| Modifier | When | What it does |
|---|---|---|
| Shift (while drawing) | During drag | Snap to clean angles |
| Alt+Click (not drawing) | Before starting | Eyedropper — pick color from the canvas |
| Right-click drag | Any time | Erase mode — clears stitches instead of filling |
| Space | Any time | Pan the canvas |
Line Tool
Draw clean straight lines of stitches — perfect for borders, outlines, and pixel-art style edges.
Keyboard & modifiers
- L
- Switch to Line tool
- Shift (while drawing)
- Snap to clean angles (horizontal, vertical, diagonal)
- Alt+Click (not drawing)
- Eyedropper — pick color from canvas
- W
- Increase line width
- S
- Decrease line width
Basics
Line Tool is for when you want crisp straight edges without hand wobble.
Use it for:
- Borders and frames.
- Geometric patterns.
- Pixel-art outlines.
- Straight accents that would be annoying with Brush.
Line Tool draws stitches. Backstitch draws thin lines on top of stitches. Different jobs — use Line for solid rows, Backstitch for fine outlines.
Press L to activate. It's in the Shape dropdown alongside Rectangle and Ellipse.
Quick start
- Pick a color (Primary).
- Press L to switch to Line.
- Click where the line starts, drag to where it ends.
- Hold Shift for perfect angles (horizontal, vertical, diagonal).
- Release to place.
Drawing a line
- Click and hold on the canvas to set the start point.
- Drag to the endpoint. A live preview shows the line as you go.
- Release to place. The line becomes stitches in your active color.
Each line is one Undo step.
If the cursor leaves the canvas while drawing, the preview is discarded — no accidental lines.
Line width
Controls how wide the line is (1–20 stitches).
- 1 (default) — A single-stitch-wide line.
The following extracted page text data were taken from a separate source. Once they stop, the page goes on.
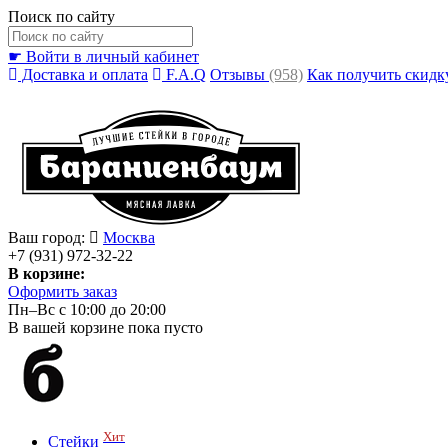
Поиск по сайту
☛ Войти в личный кабинет
Доставка и оплата
F.A.Q
Отзывы
(958)
Как получить скидк
Ваш город:
Москва
+7 (931) 972-32-22
В корзине:
Оформить заказ
Пн–Вс с 10:00 до 20:00
В вашей корзине пока пусто
Хит
Стейки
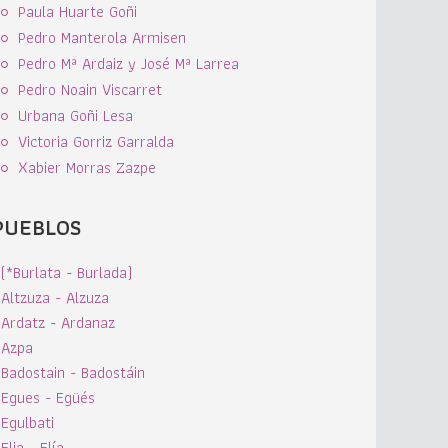
Paula Huarte Goñi
Pedro Manterola Armisen
Pedro Mª Ardaiz y José Mª Larrea
Pedro Noain Viscarret
Urbana Goñi Lesa
Victoria Gorriz Garralda
Xabier Morras Zazpe
PUEBLOS
(*Burlata - Burlada)
Altzuza - Alzuza
Ardatz - Ardanaz
Azpa
Badostain - Badostáin
Egues - Egüés
Egulbati
Elia - Elía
Clean and precise.
- 2–20 — A thick line with rounded edges, like a thick marker.
Adjust from the toolbar slider, or press W / S to change width while drawing. The preview updates immediately.
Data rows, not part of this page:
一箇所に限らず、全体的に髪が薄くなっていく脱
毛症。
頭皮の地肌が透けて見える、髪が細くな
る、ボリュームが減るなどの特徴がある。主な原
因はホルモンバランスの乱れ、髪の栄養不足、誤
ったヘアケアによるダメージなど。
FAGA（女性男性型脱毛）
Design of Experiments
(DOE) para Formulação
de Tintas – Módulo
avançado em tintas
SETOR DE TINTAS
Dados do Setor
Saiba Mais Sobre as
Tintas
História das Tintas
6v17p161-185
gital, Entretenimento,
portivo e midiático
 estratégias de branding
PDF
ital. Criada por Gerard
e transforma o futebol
Tip: Increase width for fast thick borders. Use width 1 for outlines and fine detail.
Angle snapping
Hold Shift while drawing to lock the line to clean angles: horizontal, vertical, and neat 45° diagonals.
This is the easiest way to draw perfectly straight borders and tidy pixel-art diagonals. Without Shift, the line can be any angle.
Common uses
- Frame / border: Shift + thick width, draw four sides.
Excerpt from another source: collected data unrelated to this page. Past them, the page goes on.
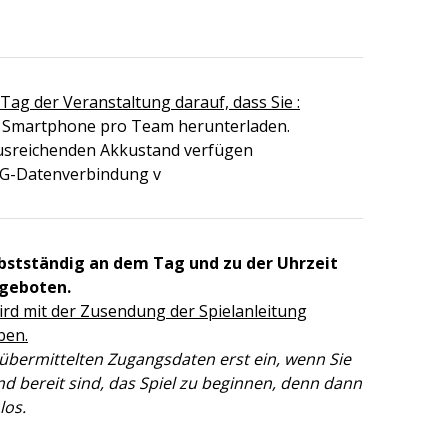
Tag der Veranstaltung darauf, dass Sie :
1 Smartphone pro Team herunterladen.
usreichenden Akkustand verfügen
4G-Datenverbindung v
lbstständig an dem Tag und zu der Uhrzeit
ngeboten.
ird mit der Zusendung der Spielanleitung
ben.
 übermittelten Zugangsdaten erst ein, wenn Sie
nd bereit sind, das Spiel zu beginnen, denn dann
los.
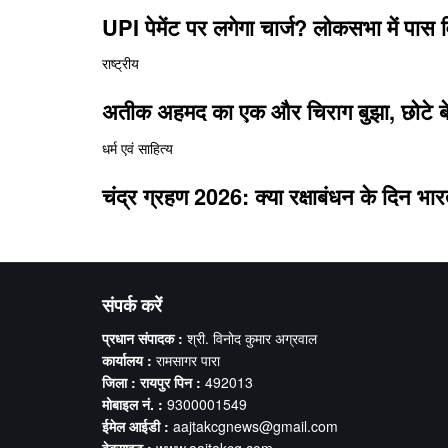
UPI पेमेंट पर लगेगा चार्ज? लोकसभा में पास 
राष्ट्रीय
अतीक अहमद का एक और चिराग बुझा, छोटे बेट
धर्म एवं साहित्य
चंद्र ग्रहण 2026: क्या रक्षाबंधन के दिन भार
संपर्क करें
प्रधान संपादक :
श्री. विनोद कुमार अग्रवाल
कार्यालय :
रामसागर पारा
जिला : रायपुर पिन :
492013
मोबाइल नं. :
9300001549
ईमेल आईडी :
aajtakcgnews@gmail.com
वेबसाइट :
www.aajtakcg.com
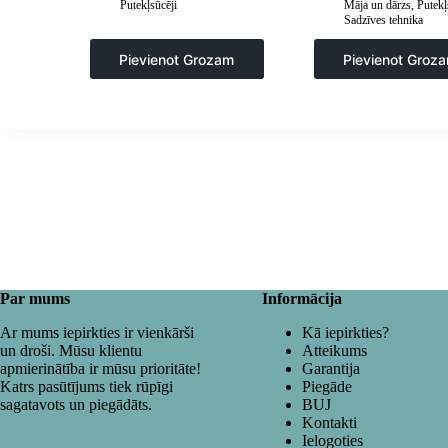
Putekļsūcēji
Māja un dārzs
,
Putekļ
Sadzīves tehnika
Pievienot Grozam
Pievienot Groz
Par mums
Informācija
Ar mums iepirkties ir vienkārši
Kā iepirkties?
un droši. Mūsu klientu
Atteikums
apmierinātība ir mūsu prioritāte!
Garantija
Katrs pasūtījums tiek rūpīgi
Piegāde
sagatavots un piegādāts.
BUJ
Kontakti
Ielogoties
- Geometric patterns: Lock angles, repeat strokes.
- Pixel-art outline: Thin line for the outline, then Fill the blocks.
- Guideline on a temporary layer: Draw on a separate layer, then hide or flatten later.
Modifiers
Dithering & eraser
Like other drawing tools, Line supports dithering and eraser modes:
- Single-color dithering — Stitches along the line are scattered by the density setting, creating a dotted or textured line.
- Two-color dithering — Stitches are split between primary and secondary colors.
- Eraser mode — Right-click drag or enable the global eraser toggle. Clears stitches along the line path.
Symmetry
When Brush symmetry is active, lines are mirrored across the symmetry axes. Draw one line and its reflections appear simultaneously.
Works with all symmetry modes: horizontal mirror, vertical mirror, 4-way, and 8-way.
Tips & gotchas
- L for Line, R for Rectangle, O for Ellipse. All three shape tools share the dropdown, but each has its own shortcut.
- Shift for straight lines. Horizontal, vertical, and 45° diagonal — the most common angles in cross-stitch.
- W / S to adjust width. Quick keys, no need to click the toolbar slider.
- Thick lines have rounded ends. Think of it like a thick marker — the circular shape means smooth, rounded lines.
- Line vs Backstitch. Lines fill actual stitches. Backstitches are thin overlay lines between grid points. Different purposes.
- Works with selection. Stitches outside the selection are protected.
- Single click = single stitch. Click without dragging to place one stitch.
- Diagonals will look stair-stepped. That's normal on a stitch grid — zoom out and judge the overall look.
- Undo is one step. No matter how long the line, Cmd/Ctrl+Z removes it all.